## WORK TO BE COMPLETED
All the entries that follow must be written out again exactly.

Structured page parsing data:
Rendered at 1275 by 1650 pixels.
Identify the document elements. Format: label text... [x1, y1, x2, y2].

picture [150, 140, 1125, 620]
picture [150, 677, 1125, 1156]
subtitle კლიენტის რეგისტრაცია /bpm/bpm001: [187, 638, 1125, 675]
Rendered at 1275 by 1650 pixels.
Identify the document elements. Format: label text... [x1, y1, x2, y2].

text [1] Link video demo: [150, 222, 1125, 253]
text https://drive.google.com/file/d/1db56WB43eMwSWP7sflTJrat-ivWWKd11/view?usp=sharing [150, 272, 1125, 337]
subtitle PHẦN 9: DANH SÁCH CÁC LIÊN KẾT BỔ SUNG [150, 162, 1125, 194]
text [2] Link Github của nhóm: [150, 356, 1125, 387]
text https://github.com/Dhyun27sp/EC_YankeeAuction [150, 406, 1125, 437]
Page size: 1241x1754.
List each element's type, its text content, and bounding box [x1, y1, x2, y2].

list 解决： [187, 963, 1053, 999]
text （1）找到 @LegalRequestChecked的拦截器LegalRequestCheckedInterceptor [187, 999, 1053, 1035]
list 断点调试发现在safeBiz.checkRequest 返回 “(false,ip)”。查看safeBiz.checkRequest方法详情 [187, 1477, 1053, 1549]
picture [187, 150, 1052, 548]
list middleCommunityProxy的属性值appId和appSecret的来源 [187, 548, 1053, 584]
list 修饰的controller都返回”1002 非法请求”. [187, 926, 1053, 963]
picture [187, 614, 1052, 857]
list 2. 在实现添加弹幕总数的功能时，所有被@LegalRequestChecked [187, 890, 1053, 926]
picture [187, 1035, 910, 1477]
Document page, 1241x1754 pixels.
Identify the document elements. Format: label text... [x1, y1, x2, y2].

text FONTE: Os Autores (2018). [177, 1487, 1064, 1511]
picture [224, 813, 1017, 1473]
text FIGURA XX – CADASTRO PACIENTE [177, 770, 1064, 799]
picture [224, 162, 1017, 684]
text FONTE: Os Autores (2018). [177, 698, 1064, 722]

## SOLUTION FOR THIS EXERCISE
Rendered at 1275 by 1650 pixels.
Identify the document elements. Format: label text... [x1, y1, x2, y2].

picture [150, 140, 1125, 620]
picture [150, 677, 1125, 1156]
subtitle კლიენტის რეგისტრაცია /bpm/bpm001: [187, 638, 1125, 675]
Rendered at 1275 by 1650 pixels.
Identify the document elements. Format: label text... [x1, y1, x2, y2].

text [1] Link video demo: [150, 222, 1125, 253]
text https://drive.google.com/file/d/1db56WB43eMwSWP7sflTJrat-ivWWKd11/view?usp=sharing [150, 272, 1125, 337]
subtitle PHẦN 9: DANH SÁCH CÁC LIÊN KẾT BỔ SUNG [150, 162, 1125, 194]
text [2] Link Github của nhóm: [150, 356, 1125, 387]
text https://github.com/Dhyun27sp/EC_YankeeAuction [150, 406, 1125, 437]
Page size: 1241x1754.
List each element's type, its text content, and bounding box [x1, y1, x2, y2].

list 解决： [187, 963, 1053, 999]
text （1）找到 @LegalRequestChecked的拦截器LegalRequestCheckedInterceptor [187, 999, 1053, 1035]
list 断点调试发现在safeBiz.checkRequest 返回 “(false,ip)”。查看safeBiz.checkRequest方法详情 [187, 1477, 1053, 1549]
picture [187, 150, 1052, 548]
list middleCommunityProxy的属性值appId和appSecret的来源 [187, 548, 1053, 584]
list 修饰的controller都返回”1002 非法请求”. [187, 926, 1053, 963]
picture [187, 614, 1052, 857]
list 2. 在实现添加弹幕总数的功能时，所有被@LegalRequestChecked [187, 890, 1053, 926]
picture [187, 1035, 910, 1477]
Document page, 1241x1754 pixels.
Identify the document elements. Format: label text... [x1, y1, x2, y2].

text FONTE: Os Autores (2018). [177, 1487, 1064, 1511]
picture [224, 813, 1017, 1473]
text FIGURA XX – CADASTRO PACIENTE [177, 770, 1064, 799]
picture [224, 162, 1017, 684]
text FONTE: Os Autores (2018). [177, 698, 1064, 722]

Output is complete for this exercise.